We tend to think of wood paneling as a dated design trend that immediately places your home decades into the past. But that doesn’t have to be the case! There are ways to make even the most old-fashioned design elements work in a modern home, and that includes wood paneling. At NH Woodworks, we’ve incorporated wood paneling into multiple kitchen remodeling projects, and we think they all look pretty good, if we do say so ourselves.
But before you start any kitchen remodeling project, you need to know your options. Let’s look at the different types of wood paneling first.
Modern Wood Paneling Styles
- Raised or flat panel: This is the traditional style that you’ll see in early colonial homes, usually covering the lower half of the wall. This type of paneling uses rails and stiles or horizontal and vertical frame pieces with grooved or rabbeted edges.
- Board and batten: Usually associated with a more rustic style, this type of paneling is becoming more popular in modern homes. Wide boards are attached to the wall vertically, and thinner boards cover the seams to hide gaps and uneven areas.
- Tongue and groove: This name describes how the panel boards fit together rather than what they look like. The boards slot together, one with a tongue and the other with a groove. This creates the illusion of one continuous panel along the wall.
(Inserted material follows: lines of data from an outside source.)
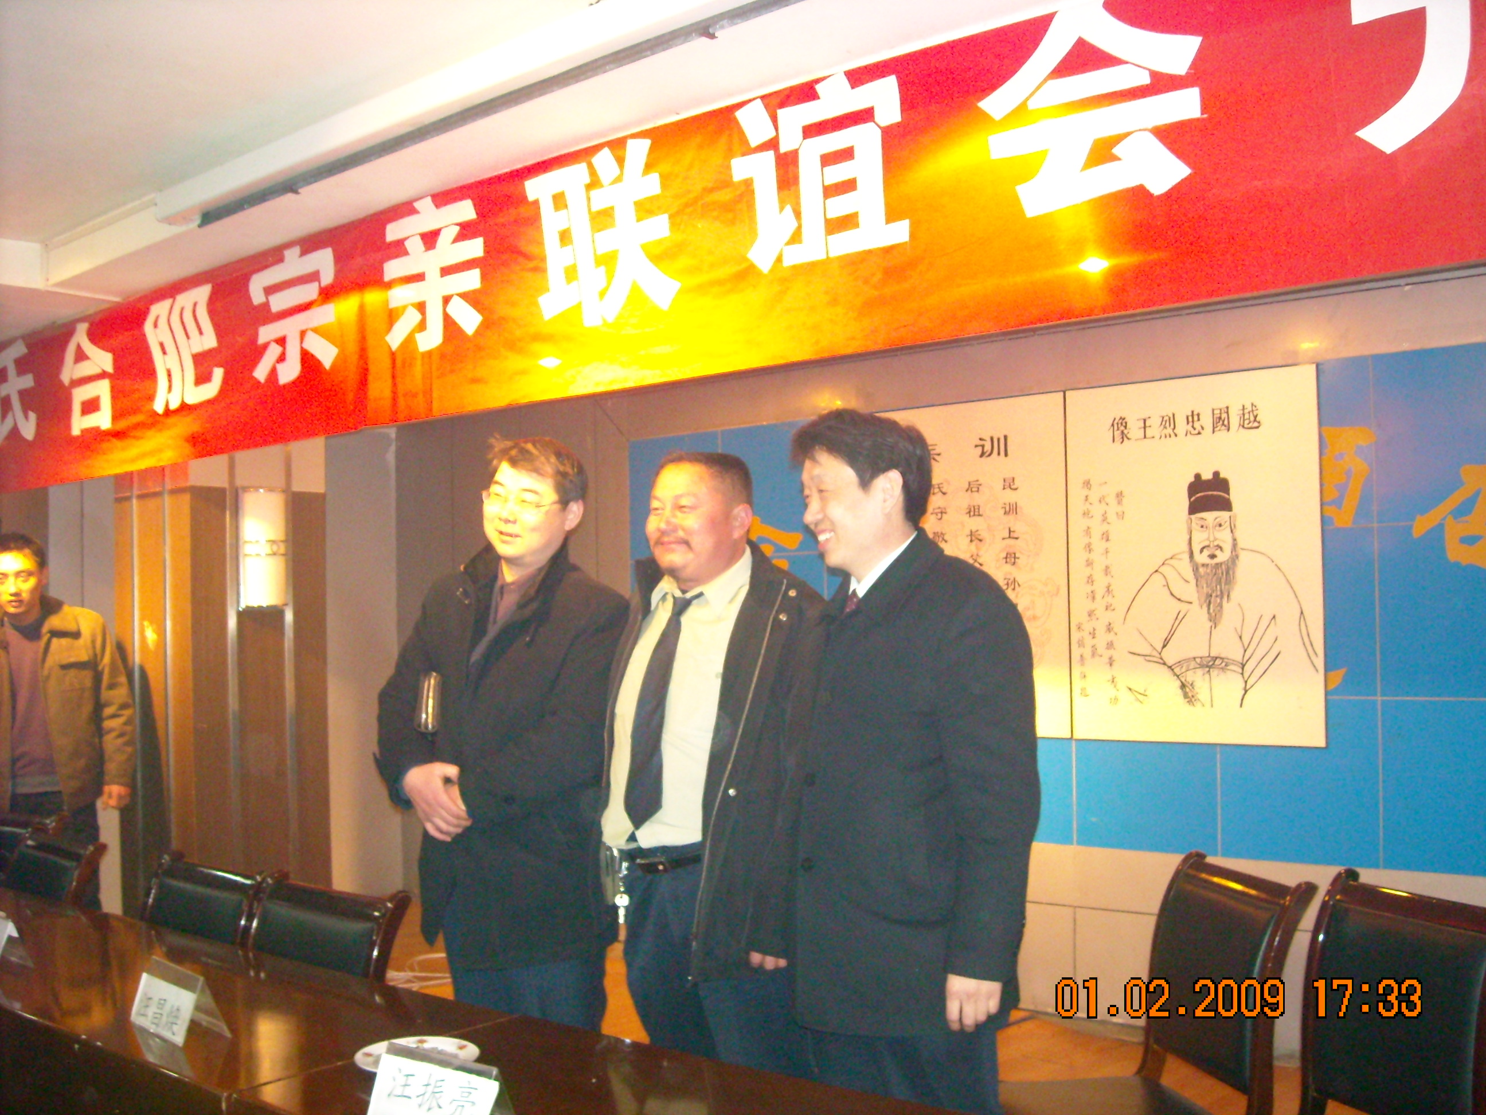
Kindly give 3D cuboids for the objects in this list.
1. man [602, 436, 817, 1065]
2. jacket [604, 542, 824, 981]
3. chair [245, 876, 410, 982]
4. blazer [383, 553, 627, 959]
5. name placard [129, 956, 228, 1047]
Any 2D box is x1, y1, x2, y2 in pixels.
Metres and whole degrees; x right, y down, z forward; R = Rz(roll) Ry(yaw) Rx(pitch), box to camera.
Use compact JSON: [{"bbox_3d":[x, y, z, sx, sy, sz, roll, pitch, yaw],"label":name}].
[{"bbox_3d":[-0.042,0.648,2.720,0.550,1.692,0.350,-3,-2,37],"label":"man"},{"bbox_3d":[-0.050,0.357,2.730,0.540,0.770,0.340,-3,-2,37],"label":"jacket"},{"bbox_3d":[-0.965,1.092,2.861,0.460,0.860,0.550,-3,-2,39],"label":"chair"},{"bbox_3d":[-0.463,0.383,2.960,0.550,0.820,0.380,-3,-2,38],"label":"blazer"},{"bbox_3d":[-0.898,0.701,2.394,0.076,0.098,0.215,0,-2,-41],"label":"name placard"}]

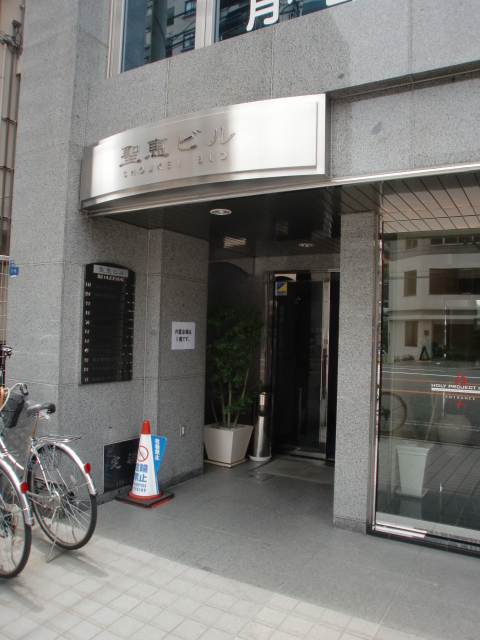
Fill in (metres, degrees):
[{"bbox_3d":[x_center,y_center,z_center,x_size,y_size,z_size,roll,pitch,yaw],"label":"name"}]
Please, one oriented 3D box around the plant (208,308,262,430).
[{"bbox_3d":[-0.090,0.564,6.117,0.680,1.419,0.680,2,-2,0],"label":"plant"}]

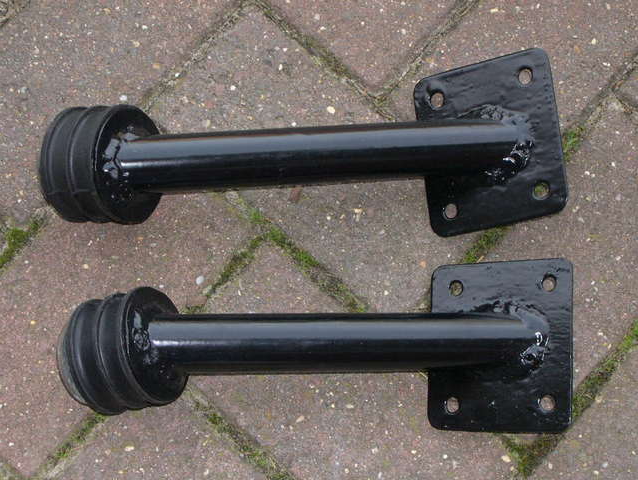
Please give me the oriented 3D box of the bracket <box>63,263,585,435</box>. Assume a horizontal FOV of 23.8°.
[{"bbox_3d":[-0.003,0.062,0.872,0.293,0.084,0.102,0,80,-5],"label":"bracket"}]

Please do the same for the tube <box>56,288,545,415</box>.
[{"bbox_3d":[-0.013,0.062,0.870,0.271,0.076,0.071,0,80,-5],"label":"tube"}]

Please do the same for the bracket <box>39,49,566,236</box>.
[{"bbox_3d":[-0.013,-0.047,0.890,0.303,0.084,0.100,-4,80,-5],"label":"bracket"}]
Most often, these panels are flat on one side and have a beaded shallow-grooved profile on the other side.
- Shiplap: Modern farmhouse design has made shiplap paneling popular. Boards with rabbeted edges overlap each other, either horizontally or vertically. It creates a clean yet rustic look that many people like.
- Pallet and reclaimed wood: Not so much a paneling style as a design trend, people are opting to incorporate wood from pallets and other reclaimed wood into their paneling.
Common Way to Use Modern Wood Paneling
- Accent wall: Give your kitchen a design flair by using wood paneling in just one area to make an accent wall.
- Floor to ceiling: If you like it, commit to it! Rather than limiting the wood paneling to a certain height, put it all the way up to the ceiling to make a bold statement.
- Wainscoting: The classic choice. Run wood paneling along the bottom of your walls at whatever height fits the look of your home.